Start of Document section

As the bandwidth and data rate of event streams increases, it will
become impractical for an individual scientist to request and process
all of the events from a primary source like LSST.

The current solution to this is that there will be a number of brokers
who will consume primary streams from the large surveys and then publish
smaller filtered streams containing specific types of events.

I'm interested in how we describe these secondary event streams.

How important does provenance become when we start to have third or
fourth generation streams further processing and filtering the events
from multiple sources, including other brokers?

What criteria will people want to use to select new streams?

Will people stick to using streams from the well known projects, or will
they want to explore a range of available streams to find what they
want?

How does this change the use case for third party brokers?

If someone is interested in specific types of astronomical events, what
criteria will they use to choose which event streams they listen to?

Is the reputation of the primary source important?

End of Document section
Start of Recorded data

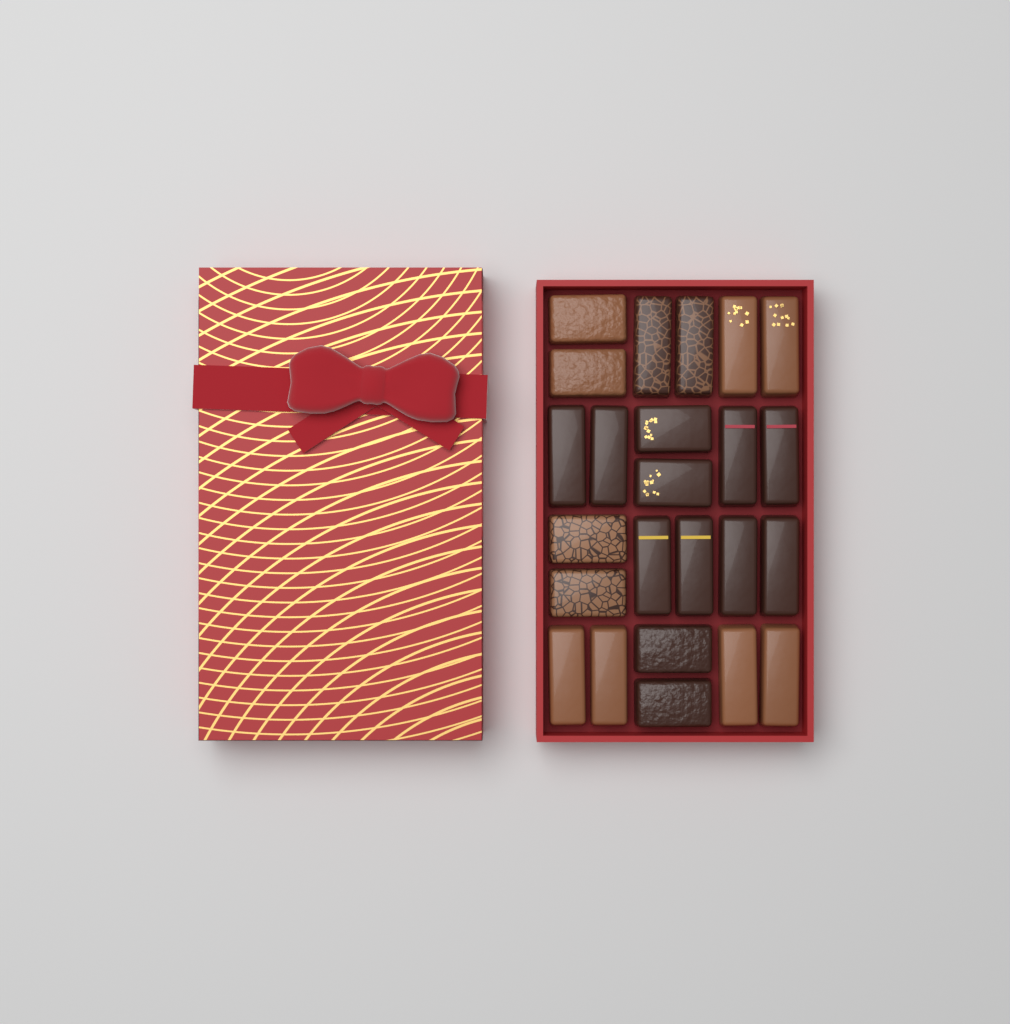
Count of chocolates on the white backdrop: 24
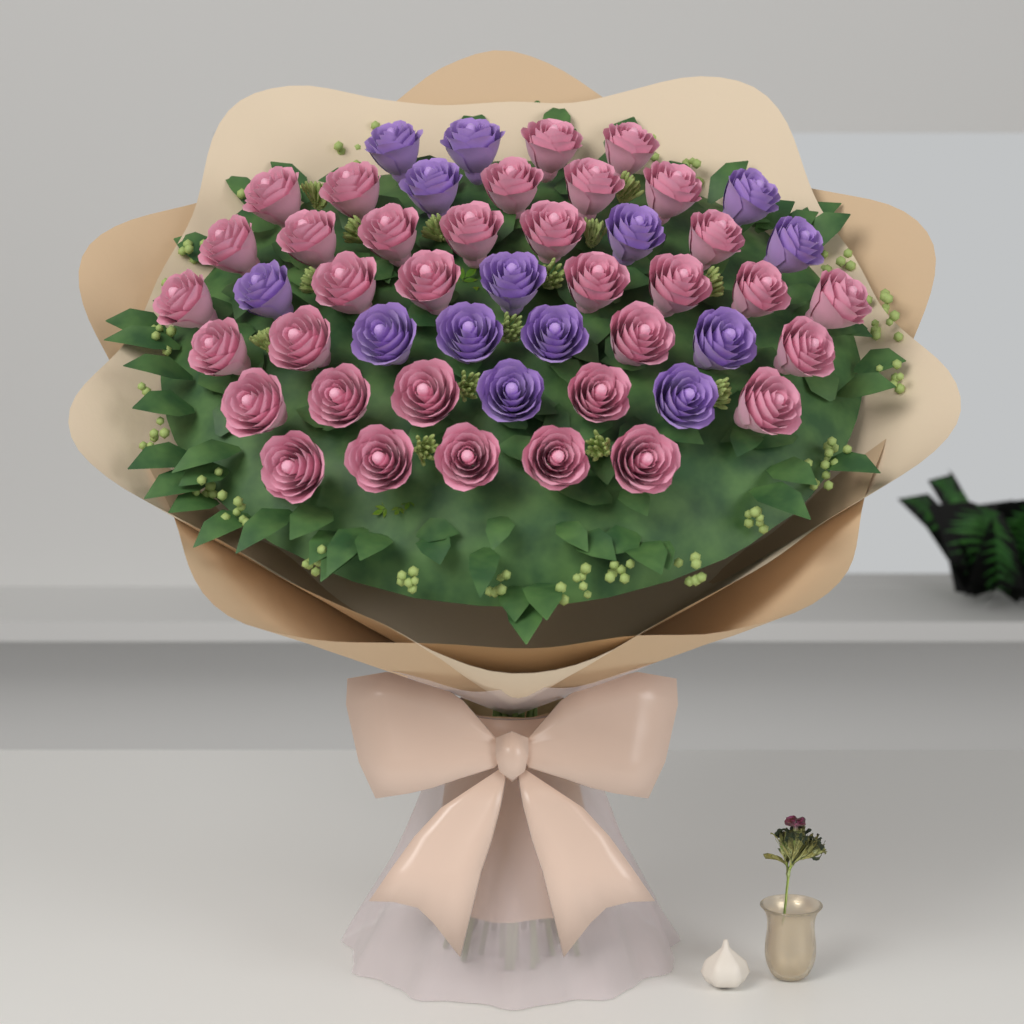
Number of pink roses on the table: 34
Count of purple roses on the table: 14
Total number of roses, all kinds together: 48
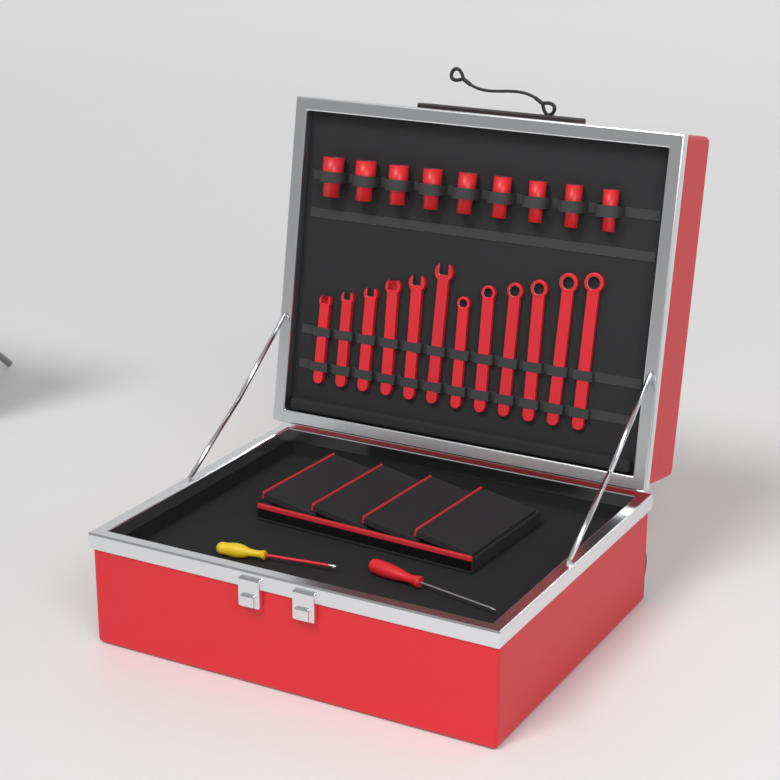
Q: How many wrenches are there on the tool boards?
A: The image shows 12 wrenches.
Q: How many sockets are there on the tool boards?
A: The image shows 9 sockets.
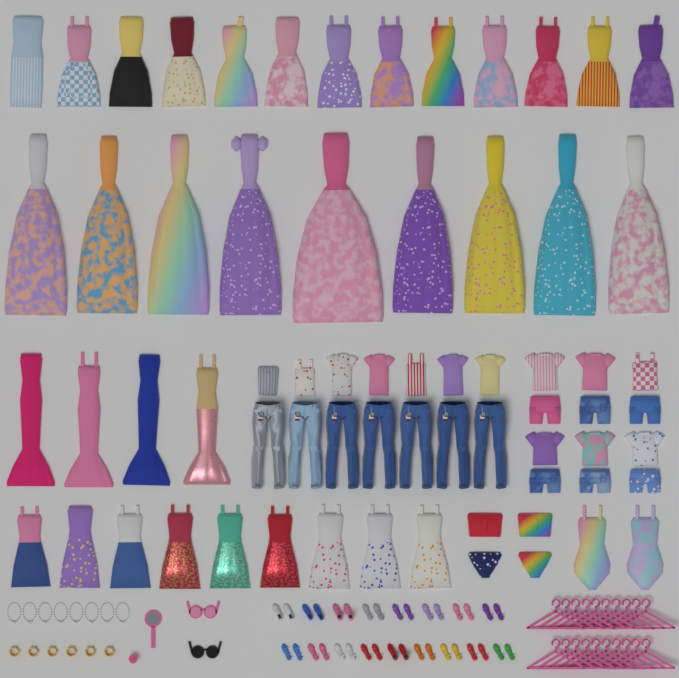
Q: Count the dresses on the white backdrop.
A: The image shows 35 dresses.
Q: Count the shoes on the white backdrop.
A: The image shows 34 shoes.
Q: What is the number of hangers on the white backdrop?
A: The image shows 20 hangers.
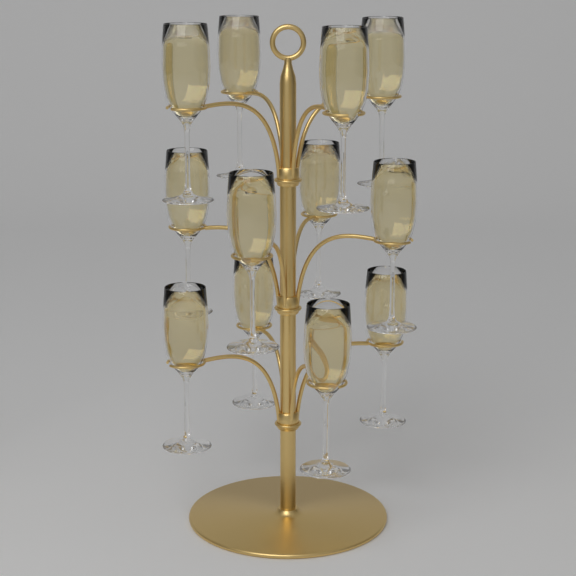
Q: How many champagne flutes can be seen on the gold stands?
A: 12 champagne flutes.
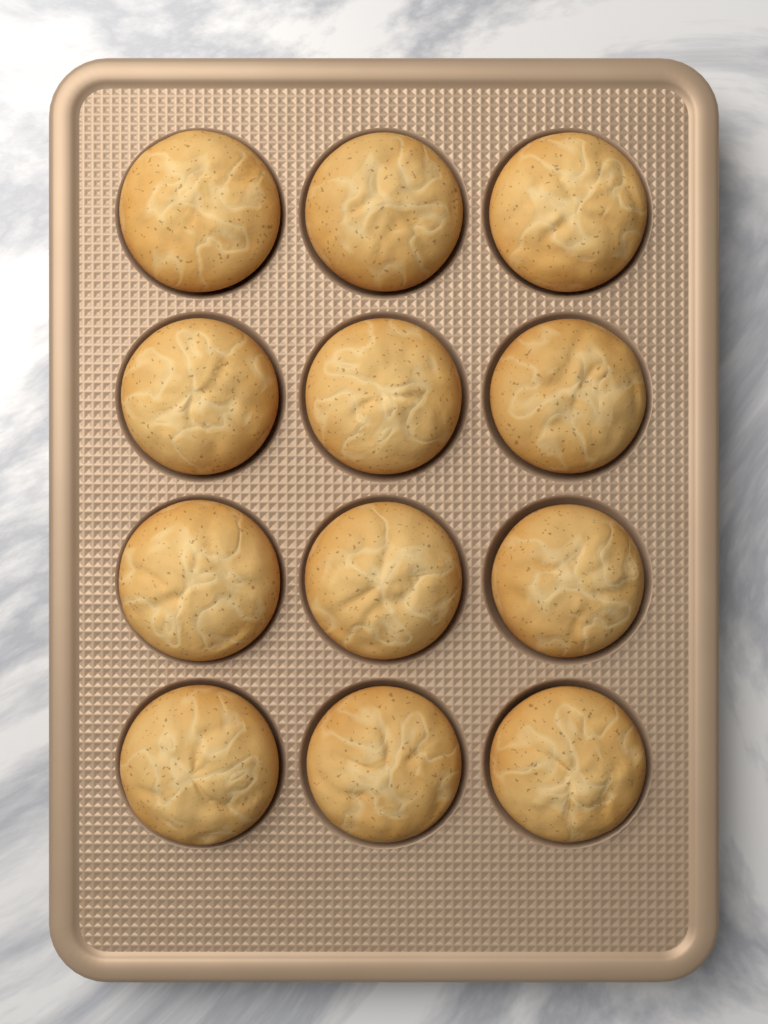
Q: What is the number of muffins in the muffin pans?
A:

End of Recorded data

## Problem set
1. For each statement about the post on event streams, answer yes or no, quoting the post's deciding words: (a) Brokers will take in primary streams and put out smaller filtered streams. (b) An individual scientist will still be able to request and process every event from LSST. (c) The writer wants to know how primary event streams are described.
2. Reproduce word for word the stretch of the event-streams post from "Will people stick" through "primary source important?".
3. Carry on the post about secondary event streams from its last sentence.

## Answers to the problems
1.
(a) Yes: "who will consume primary streams from the large surveys and then publish smaller filtered streams containing specific types of events."
(b) No: "it will become impractical for an individual scientist to request and process all of the events from a primary source like LSST."
(c) No: "I'm interested in how we describe these secondary event streams."

2.
Will people stick to using streams from the well known projects, or will
they want to explore a range of available streams to find what they
want?

How does this change the use case for third party brokers?

If someone is interested in specific types of astronomical events, what
criteria will they use to choose which event streams they listen to?

Is the reputation of the primary source important?

3.
Is the algorithm used to classify events important?

Perhaps they choose stream A because it is from a well known source with
a good reputation, and stream B because it uses a new filtering
algorithm they think is interesting?

How can we describe the filtering algorithm for stream B in a way that
users can look for similar streams using similar algorithms?

Is response time important?

Is classification accuracy important?

A new filtering algorithm may be much better at detecting specific types
of astronomical events, but it requires a larger set of historic
measurements to make the assessment, which increases the latency between
the first event and the classification result.

In some cases latency might not be an issue, preferring classification
accuracy over fast response time.

In other cases, fast response time is vital, and the event consumer has
to be willing to cope with a corresponding drop in accuracy.

How do we describe things like classification accuracy, false positive
rates, etc?

Is this up to the event provider to measure and publish their own
accuracy statistics or would some form of third party rating mechanism
be useful, possibly based on feedback on results from event consumers?

What happens when the processing behind an event stream changes?

We are used to dealing with static archives of data, that produces fixed
data releases.

A specific data release of an archive is fixed. Running the same query
will give the same results today and tomorrow.  An event stream will
change over time, not only because tomorrow will have different data
flowing through it, but the processing pipeline that generates the
events may change.

How do we describe changes to an upstream processing pipeline in a way
that is useful to end users?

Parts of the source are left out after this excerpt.